Thomas Kaumanns (CDU), der auch kirchlich engagiert ist, will sich nicht vor den Karren ertappter Verkehrssünder spannen lassen, die in ihrem Kirchenbesuch offenbar einen Amnestiegrund sehen. „Falschparken ist auch vor einer Kirche Falschparken“, sagt er. Aber es gebe ja einen Ermessensspielraum, fügt er hinzu, schließlich sei in der Vergangenheit oft ein Auge zugedrückt worden. Ihm liegen auch Hinweise auf eine gewissen Systematik der Verkehrsüberwachung vor: freitags Moschee, samstags Synagoge, sonntags Kirchen. Aber das zeigt schon, dass sich das Thema unendlich weiter spinnen ließe. Dann würde er wollen, meldete Carsten Thiel (UWG) eine weitere Ausnahme an, dass bei Eishockeyspielen auch nicht am Südpark kontrolliert wird.
„Wir müssen uns nicht dafür entschuldigen, wenn kontrolliert und sanktioniert wird“, stärkte denn auch Axel Stucke (CDU) den Verkehrsüberwachern den Rücken. Andere Reaktionen geben ihm Recht. „Anwohner und Verkehrsteilnehmer nehmen ordnungswidriges Halten und Parken offensichtlich nicht mehr einfach hin“, hält das Amt für Verkehrslenkung in einem Jahresbericht zur Kontrolle des ruhenden Verkehrs fest. Die von dieser Seite vorgetragenen gerechtfertigten Beschwerden stellt sie den vielen ungerechtfertigte Klagen von Falschparkern gegenüber, die natürlich auch registriert werden. Die Stichprobenüberwachung werde in der Bürgerschaft im Einzelfall als extreme Verschärfung der Überwachungspraxis wahrgenommen, bilanziert die Verwaltung. Man kann leicht erraten, wen sie meint.

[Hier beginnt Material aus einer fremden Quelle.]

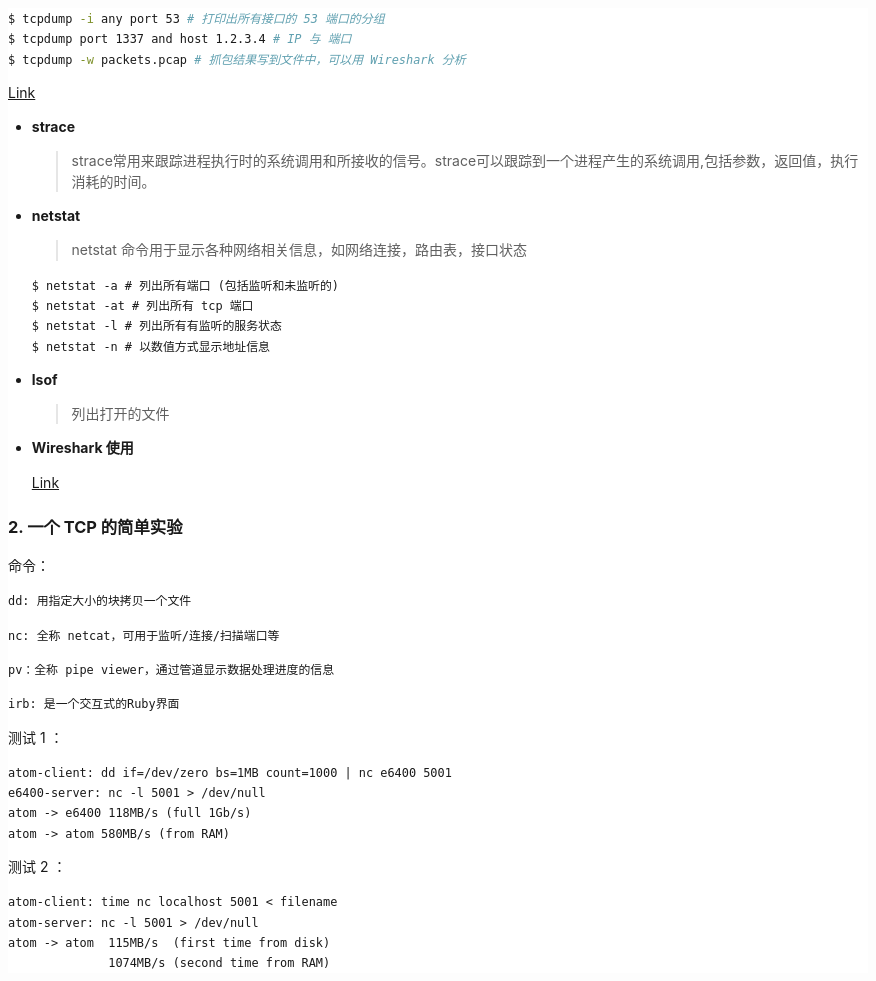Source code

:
   ```bash
  $ tcpdump -i any port 53 # 打印出所有接口的 53 端口的分组
  $ tcpdump port 1337 and host 1.2.3.4 # IP 与 端口
  $ tcpdump -w packets.pcap # 抓包结果写到文件中，可以用 Wireshark 分析
  ```

  [Link](https://jvns.ca/tcpdump-zine.pdf)

- **strace**

  > strace常用来跟踪进程执行时的系统调用和所接收的信号。strace可以跟踪到一个进程产生的系统调用,包括参数，返回值，执行消耗的时间。

- **netstat**

  > netstat 命令用于显示各种网络相关信息，如网络连接，路由表，接口状态 

  ```shell
  $ netstat -a # 列出所有端口 (包括监听和未监听的)
  $ netstat -at # 列出所有 tcp 端口
  $ netstat -l # 列出所有有监听的服务状态
  $ netstat -n # 以数值方式显示地址信息
  ```

- **lsof**

  > 列出打开的文件

- **Wireshark 使用**

  [Link](https://jvns.ca/blog/2018/06/19/what-i-use-wireshark-for/)

### 2. 一个 TCP 的简单实验

命令：

`dd: 用指定大小的块拷贝一个文件 ` 

`nc: 全称 netcat，可用于监听/连接/扫描端口等 `

`pv：全称 pipe viewer，通过管道显示数据处理进度的信息 `

`irb: 是一个交互式的Ruby界面`

测试 1 ：

```shell
atom-client: dd if=/dev/zero bs=1MB count=1000 | nc e6400 5001
e6400-server: nc -l 5001 > /dev/null
atom -> e6400 118MB/s (full 1Gb/s)
atom -> atom 580MB/s (from RAM)
```

测试 2 ：

```shell
atom-client: time nc localhost 5001 < filename
atom-server: nc -l 5001 > /dev/null
atom -> atom  115MB/s  (first time from disk) 
              1074MB/s (second time from RAM)
```
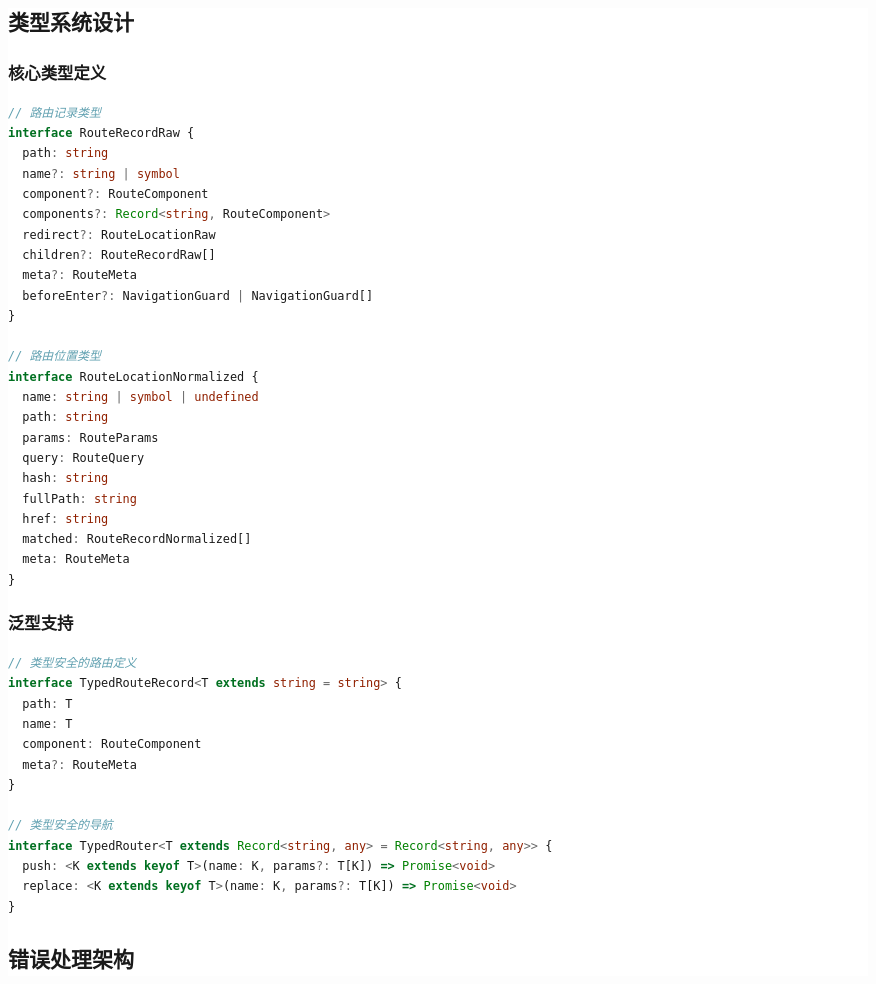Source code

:## 类型系统设计

### 核心类型定义

```typescript
// 路由记录类型
interface RouteRecordRaw {
  path: string
  name?: string | symbol
  component?: RouteComponent
  components?: Record<string, RouteComponent>
  redirect?: RouteLocationRaw
  children?: RouteRecordRaw[]
  meta?: RouteMeta
  beforeEnter?: NavigationGuard | NavigationGuard[]
}

// 路由位置类型
interface RouteLocationNormalized {
  name: string | symbol | undefined
  path: string
  params: RouteParams
  query: RouteQuery
  hash: string
  fullPath: string
  href: string
  matched: RouteRecordNormalized[]
  meta: RouteMeta
}
```

### 泛型支持

```typescript
// 类型安全的路由定义
interface TypedRouteRecord<T extends string = string> {
  path: T
  name: T
  component: RouteComponent
  meta?: RouteMeta
}

// 类型安全的导航
interface TypedRouter<T extends Record<string, any> = Record<string, any>> {
  push: <K extends keyof T>(name: K, params?: T[K]) => Promise<void>
  replace: <K extends keyof T>(name: K, params?: T[K]) => Promise<void>
}
```

## 错误处理架构
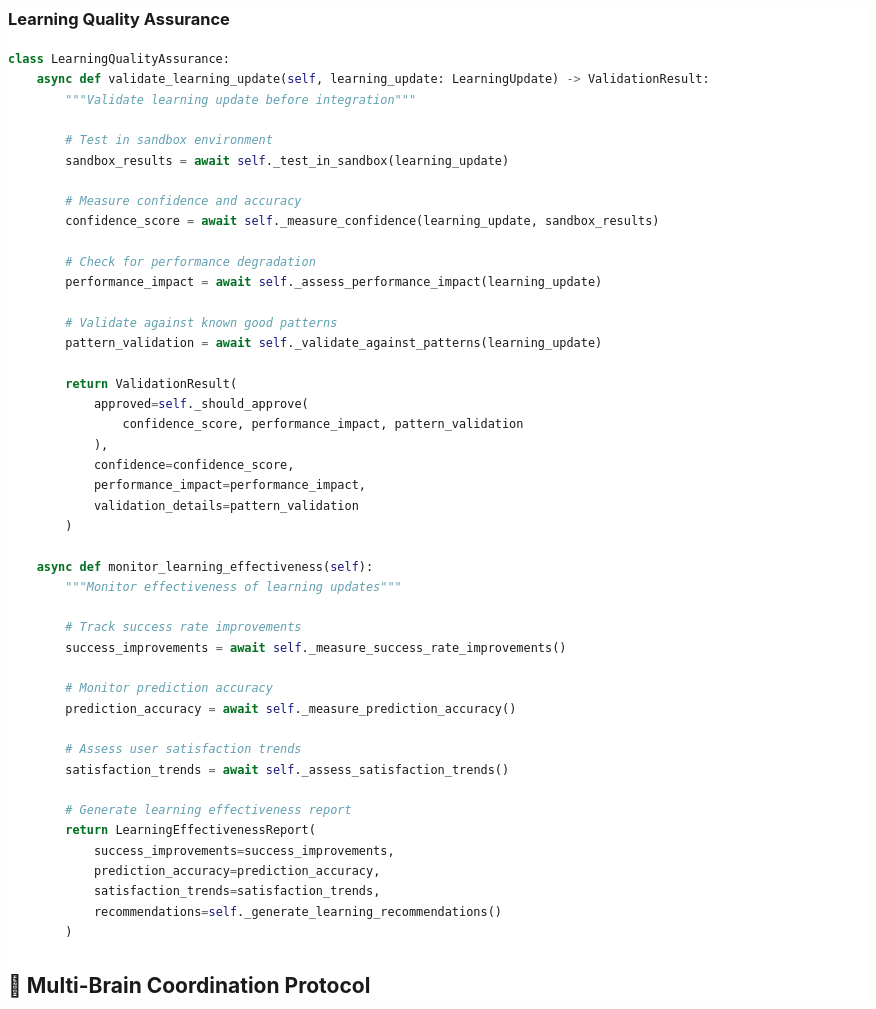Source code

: ### **Learning Quality Assurance**

```python
class LearningQualityAssurance:
    async def validate_learning_update(self, learning_update: LearningUpdate) -> ValidationResult:
        """Validate learning update before integration"""
        
        # Test in sandbox environment
        sandbox_results = await self._test_in_sandbox(learning_update)
        
        # Measure confidence and accuracy
        confidence_score = await self._measure_confidence(learning_update, sandbox_results)
        
        # Check for performance degradation
        performance_impact = await self._assess_performance_impact(learning_update)
        
        # Validate against known good patterns
        pattern_validation = await self._validate_against_patterns(learning_update)
        
        return ValidationResult(
            approved=self._should_approve(
                confidence_score, performance_impact, pattern_validation
            ),
            confidence=confidence_score,
            performance_impact=performance_impact,
            validation_details=pattern_validation
        )
    
    async def monitor_learning_effectiveness(self):
        """Monitor effectiveness of learning updates"""
        
        # Track success rate improvements
        success_improvements = await self._measure_success_rate_improvements()
        
        # Monitor prediction accuracy
        prediction_accuracy = await self._measure_prediction_accuracy()
        
        # Assess user satisfaction trends
        satisfaction_trends = await self._assess_satisfaction_trends()
        
        # Generate learning effectiveness report
        return LearningEffectivenessReport(
            success_improvements=success_improvements,
            prediction_accuracy=prediction_accuracy,
            satisfaction_trends=satisfaction_trends,
            recommendations=self._generate_learning_recommendations()
        )
```

## 🔄 **Multi-Brain Coordination Protocol**
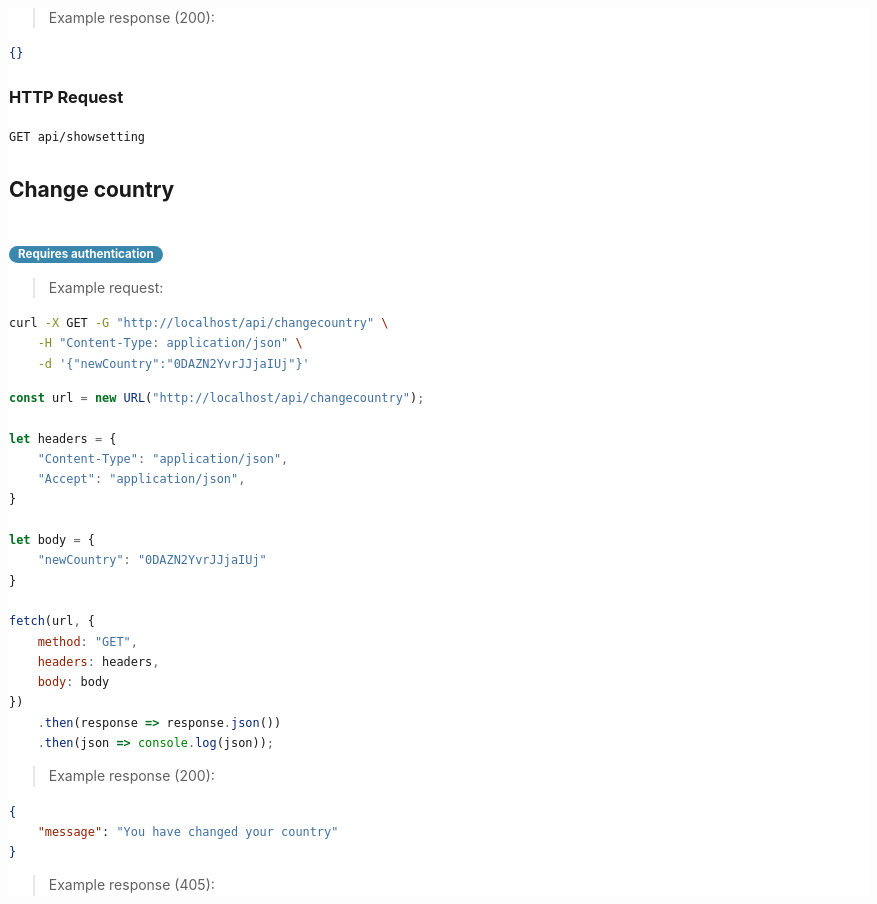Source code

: > Example response (200):

```json
{}
```

### HTTP Request
`GET api/showsetting`





## Change country

<br><small style="padding: 1px 9px 2px;font-weight: bold;white-space: nowrap;color: #ffffff;-webkit-border-radius: 9px;-moz-border-radius: 9px;border-radius: 9px;background-color: #3a87ad;">Requires authentication</small>
> Example request:

```bash
curl -X GET -G "http://localhost/api/changecountry" \
    -H "Content-Type: application/json" \
    -d '{"newCountry":"0DAZN2YvrJJjaIUj"}'

```

```javascript
const url = new URL("http://localhost/api/changecountry");

let headers = {
    "Content-Type": "application/json",
    "Accept": "application/json",
}

let body = {
    "newCountry": "0DAZN2YvrJJjaIUj"
}

fetch(url, {
    method: "GET",
    headers: headers,
    body: body
})
    .then(response => response.json())
    .then(json => console.log(json));
```

> Example response (200):

```json
{
    "message": "You have changed your country"
}
```
> Example response (405):
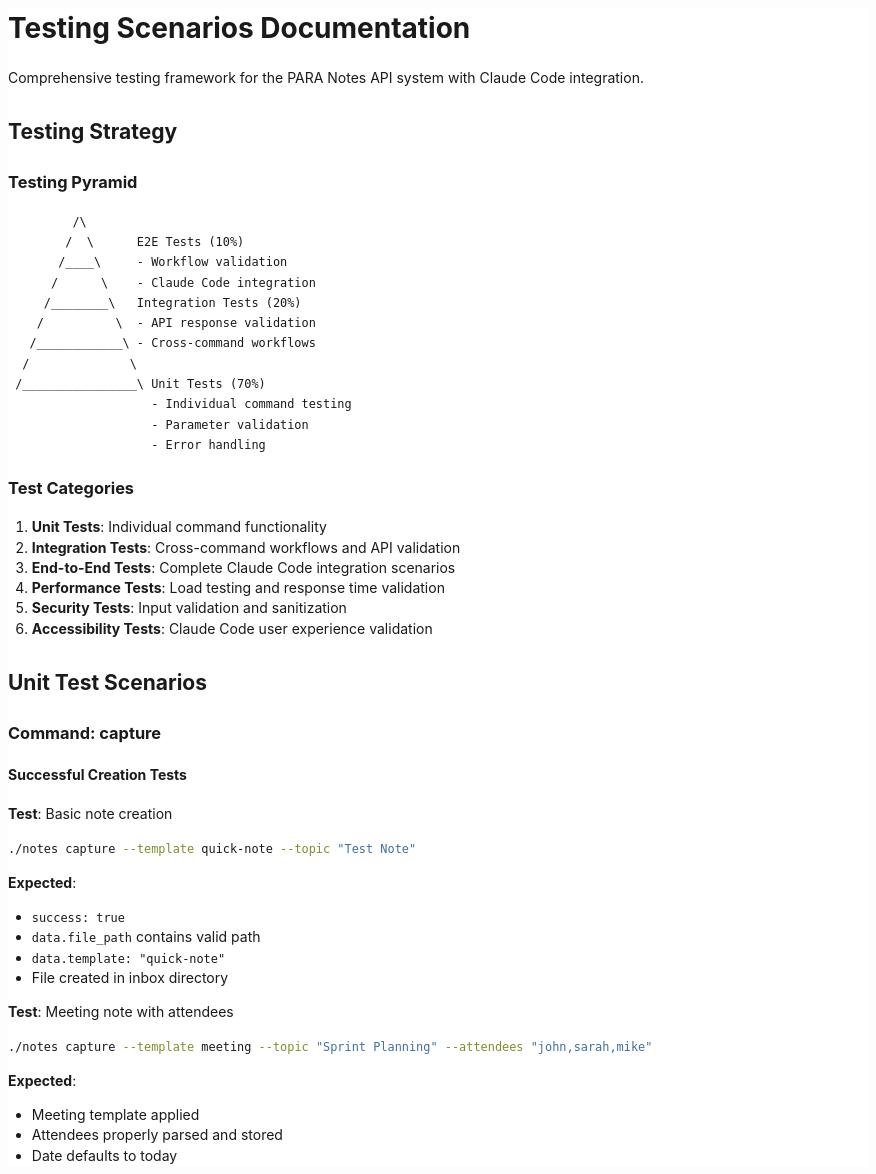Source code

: # Testing Scenarios Documentation

Comprehensive testing framework for the PARA Notes API system with Claude Code integration.

## Testing Strategy

### Testing Pyramid

```
         /\
        /  \      E2E Tests (10%)
       /____\     - Workflow validation
      /      \    - Claude Code integration
     /________\   Integration Tests (20%)
    /          \  - API response validation
   /____________\ - Cross-command workflows
  /              \
 /________________\ Unit Tests (70%)
                    - Individual command testing
                    - Parameter validation
                    - Error handling
```

### Test Categories

1. **Unit Tests**: Individual command functionality
2. **Integration Tests**: Cross-command workflows and API validation
3. **End-to-End Tests**: Complete Claude Code integration scenarios
4. **Performance Tests**: Load testing and response time validation
5. **Security Tests**: Input validation and sanitization
6. **Accessibility Tests**: Claude Code user experience validation

## Unit Test Scenarios

### Command: capture

#### Successful Creation Tests

**Test**: Basic note creation
```bash
./notes capture --template quick-note --topic "Test Note"
```
**Expected**:
- `success: true`
- `data.file_path` contains valid path
- `data.template: "quick-note"`
- File created in inbox directory

**Test**: Meeting note with attendees
```bash
./notes capture --template meeting --topic "Sprint Planning" --attendees "john,sarah,mike"
```
**Expected**:
- Meeting template applied
- Attendees properly parsed and stored
- Date defaults to today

Vor Einführung dieser Stichprobenregelung ahndete die Stadt jährlich etwas mehr als 70.000 ParkVerstöße. 2023 schnellte deren Zahl im Vergeich zum Vorjahr um 19 Prozent auf 84.985 Ordnungswidrigkeitenverfahren in die Höhe. Wohl gemerkt: eingeleitete Verfahren. Denn Anzeigen von offensichtlichen Querulanten oder erkennbar bedeutungslosen Ordnungswidrigkeiten muss die Stadt nicht nachgehen – und tut das auch nicht. Kein Pardon gibt es allerdings, wenn Autofahrer Rad- und Gehwege zuparken. Das verbietet schon das Prinzip der Gleichbehandlung, werden dadurch doch die Rechte der Radfahrer und Fußgänger beschnitten. Hinter den steigenden Fallzahlen stecken immer mehr Anzeigen aus der Bürgerschaft, deren Anzahl „förmlich explodiert“, wie die Stadt feststellt. Trotzdem bleibt sie bei der Kalkulation der zu erwartenden Bußgelder defensiv und hat auch für das laufende Jahr „nur“1,6 Millionen Euro im Etat eingeplant. „Nur“, weil dieser Ansatz 2022 – und damit vor der Ausweitung der Kontrollen – schon mit 2,1 Millionen Euro deutlich übertroffen wurde. Das hänge aller alleine damit zusammen, rechnet die Verwaltung vor, dass 2022 ein neuer Bußgeldkatalog mit eklatant erhöhten Regelsätzen vor allem für das Parken auf Rad- und Gehwegen eingeführt wurde. Aber die gelten ja immer noch.